General Motors said Tuesday it will recall another 2.42 million vehicles in the U.S., lifting the number of cars it has recalled so far in 2014 for more than 15 million.
The automaker also said it is doubling the charge it expects to take in the second quarter to about $400 million, mostly for recall-related repairs.
According to the company's press release, the four recalls announced Tuesday include:
- 1,339,355 Buick Enclave, Chevrolet Traverse, GMC Acadia full-size crossovers from the 2009-2014 model years and Saturn Outlooks from 2009-2010 because front safety lap belt cables can fatigue and separate over time. In a crash, a separated cable could increase the risk of injury to front seat passengers.
- 1,075,102 of the previous generation 4-speed automatic transmission Chevrolet Malibu and from the 2004-2008 model years and Pontiac G6 from the 2005-2008 model years because of a shift cable that could wear out over time, resulting in mismatches of the gear position indicated by the shift lever.
- 1,402 Cadillac Escalades and Escalade ESVs from the 2015 model year because an insufficiently heated plastic weld that attaches the passenger side air bag to the instrument panel assembly could result in a partial deployment of the air bag in the event of a crash.

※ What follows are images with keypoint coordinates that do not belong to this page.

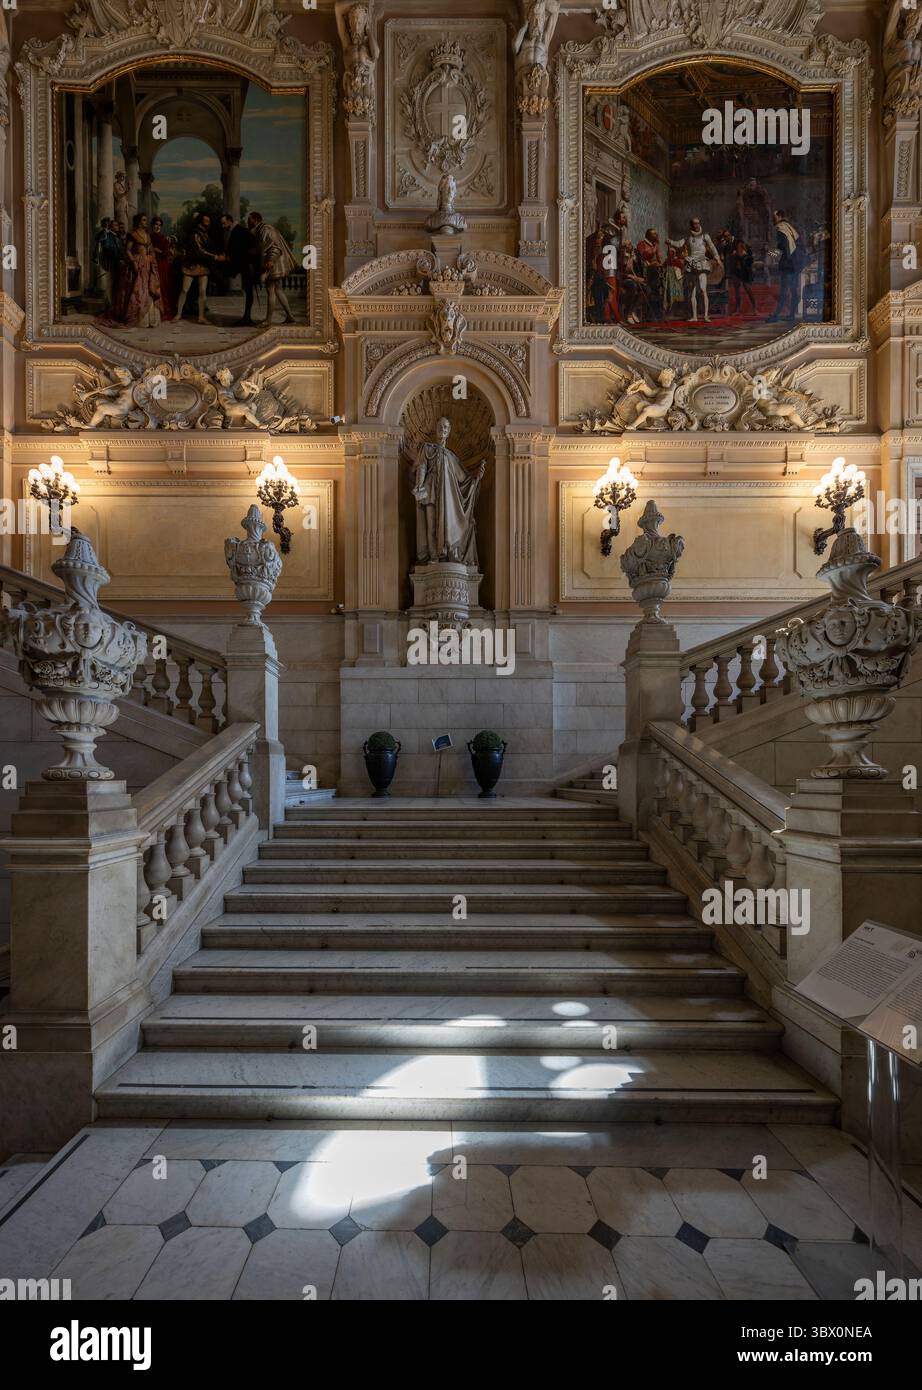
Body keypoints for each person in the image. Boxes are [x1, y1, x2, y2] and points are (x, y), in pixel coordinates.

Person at [105, 211, 160, 328]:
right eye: (144, 220)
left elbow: (151, 250)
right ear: (139, 222)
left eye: (146, 220)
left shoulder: (147, 235)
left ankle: (149, 319)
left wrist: (150, 257)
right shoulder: (133, 234)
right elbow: (128, 250)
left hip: (147, 265)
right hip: (137, 263)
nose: (146, 222)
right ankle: (139, 319)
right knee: (137, 289)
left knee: (147, 289)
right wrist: (134, 262)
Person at [174, 210, 226, 325]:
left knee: (202, 291)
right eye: (206, 221)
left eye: (209, 221)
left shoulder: (207, 234)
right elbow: (199, 251)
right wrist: (216, 257)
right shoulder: (195, 234)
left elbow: (208, 249)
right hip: (191, 265)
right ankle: (178, 314)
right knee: (184, 290)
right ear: (200, 223)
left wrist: (217, 254)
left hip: (203, 265)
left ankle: (201, 317)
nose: (208, 223)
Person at [248, 211, 297, 325]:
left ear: (255, 220)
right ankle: (290, 316)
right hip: (272, 263)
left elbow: (275, 247)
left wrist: (270, 261)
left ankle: (268, 320)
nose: (248, 222)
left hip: (271, 264)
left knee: (271, 291)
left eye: (249, 220)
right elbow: (263, 248)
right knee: (278, 290)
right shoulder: (261, 230)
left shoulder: (266, 229)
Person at [668, 217, 721, 323]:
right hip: (691, 265)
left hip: (702, 264)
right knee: (692, 292)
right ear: (691, 225)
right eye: (694, 224)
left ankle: (706, 316)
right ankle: (695, 317)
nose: (696, 225)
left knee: (702, 290)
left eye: (697, 223)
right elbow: (678, 244)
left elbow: (712, 247)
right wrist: (669, 241)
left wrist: (717, 258)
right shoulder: (688, 237)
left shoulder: (705, 236)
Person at [221, 213, 259, 326]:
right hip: (246, 266)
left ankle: (247, 318)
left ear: (230, 221)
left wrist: (230, 257)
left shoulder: (241, 230)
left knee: (248, 292)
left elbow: (252, 248)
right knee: (248, 292)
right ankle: (246, 317)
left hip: (249, 266)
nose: (223, 226)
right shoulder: (237, 231)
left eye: (224, 223)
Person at [768, 208, 806, 322]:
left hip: (788, 264)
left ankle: (775, 316)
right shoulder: (789, 226)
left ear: (779, 216)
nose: (773, 219)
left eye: (774, 217)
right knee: (793, 289)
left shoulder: (780, 228)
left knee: (784, 290)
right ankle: (791, 315)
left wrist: (769, 252)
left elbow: (782, 248)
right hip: (796, 263)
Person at [92, 216, 123, 309]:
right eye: (115, 225)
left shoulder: (116, 237)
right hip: (110, 264)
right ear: (110, 226)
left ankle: (114, 306)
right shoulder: (107, 236)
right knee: (109, 286)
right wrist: (119, 257)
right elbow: (107, 249)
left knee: (116, 286)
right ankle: (109, 307)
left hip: (117, 264)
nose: (117, 226)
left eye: (117, 225)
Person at [149, 216, 176, 321]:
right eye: (156, 224)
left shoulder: (164, 238)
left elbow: (168, 253)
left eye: (159, 225)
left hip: (162, 264)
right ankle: (153, 310)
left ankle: (163, 309)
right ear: (152, 225)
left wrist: (157, 250)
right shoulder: (149, 237)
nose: (157, 227)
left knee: (163, 285)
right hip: (151, 262)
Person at [635, 228, 663, 321]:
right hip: (644, 271)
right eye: (654, 234)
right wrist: (655, 248)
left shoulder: (655, 245)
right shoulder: (642, 244)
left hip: (654, 272)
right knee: (651, 291)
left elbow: (659, 260)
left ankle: (657, 314)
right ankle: (650, 316)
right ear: (649, 235)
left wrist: (657, 248)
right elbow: (643, 256)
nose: (656, 235)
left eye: (656, 233)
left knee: (657, 292)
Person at [727, 238, 756, 315]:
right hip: (737, 273)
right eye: (738, 245)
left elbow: (750, 263)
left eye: (741, 244)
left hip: (745, 272)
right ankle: (738, 309)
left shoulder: (747, 253)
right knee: (737, 291)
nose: (740, 246)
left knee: (748, 289)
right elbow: (732, 264)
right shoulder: (734, 253)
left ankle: (754, 308)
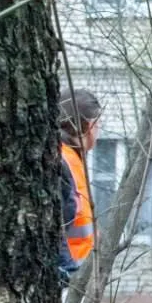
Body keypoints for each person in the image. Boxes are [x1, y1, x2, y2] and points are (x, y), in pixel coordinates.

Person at [58, 88, 102, 281]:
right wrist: (69, 277)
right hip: (69, 279)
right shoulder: (64, 162)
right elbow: (58, 230)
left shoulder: (70, 159)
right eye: (98, 124)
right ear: (90, 125)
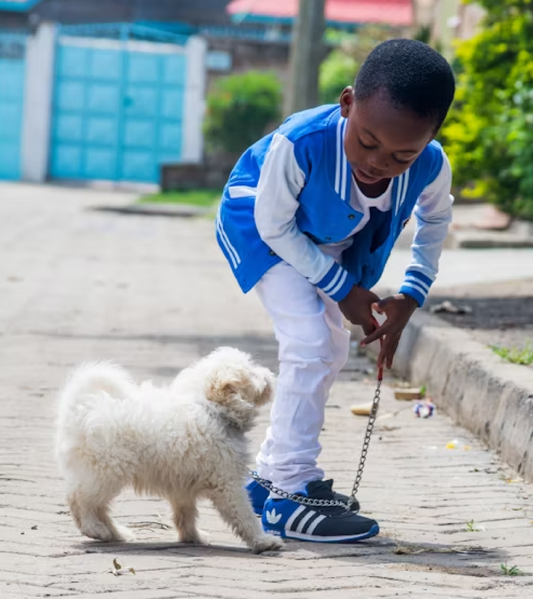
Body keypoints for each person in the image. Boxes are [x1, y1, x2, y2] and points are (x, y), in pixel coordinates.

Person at [215, 39, 455, 543]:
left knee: (331, 348)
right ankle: (290, 493)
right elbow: (275, 226)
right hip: (261, 225)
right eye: (366, 141)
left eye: (401, 154)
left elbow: (435, 222)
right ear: (347, 104)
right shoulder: (301, 143)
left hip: (324, 239)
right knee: (309, 340)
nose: (379, 162)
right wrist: (343, 288)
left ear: (429, 139)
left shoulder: (431, 164)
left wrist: (410, 296)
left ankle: (266, 481)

- 58 Chevrolet Silverado HD and GMC Sierra HD full-size pickups from the 2015 model year because retention clips attaching the generator fuse block to the vehicle body can become loose and lead to a potential fire.
GM said there have been no fatalities associated with the recalls.
The company's shares hit session lows following the news Tuesday.
GM has been dealing with a public relations crisis brought on by its handling of the faulty switches, which led last week to a record fine of $35 million by U.S. safety regulators.
The company faces investigations by the U.S Department of Justice, Congress, the SEC and several states on why it took so long to recall cars linked to the issue, which was first noticed in 2001. GM recalled the cars earlier this year.
--Reuters contributed to this story.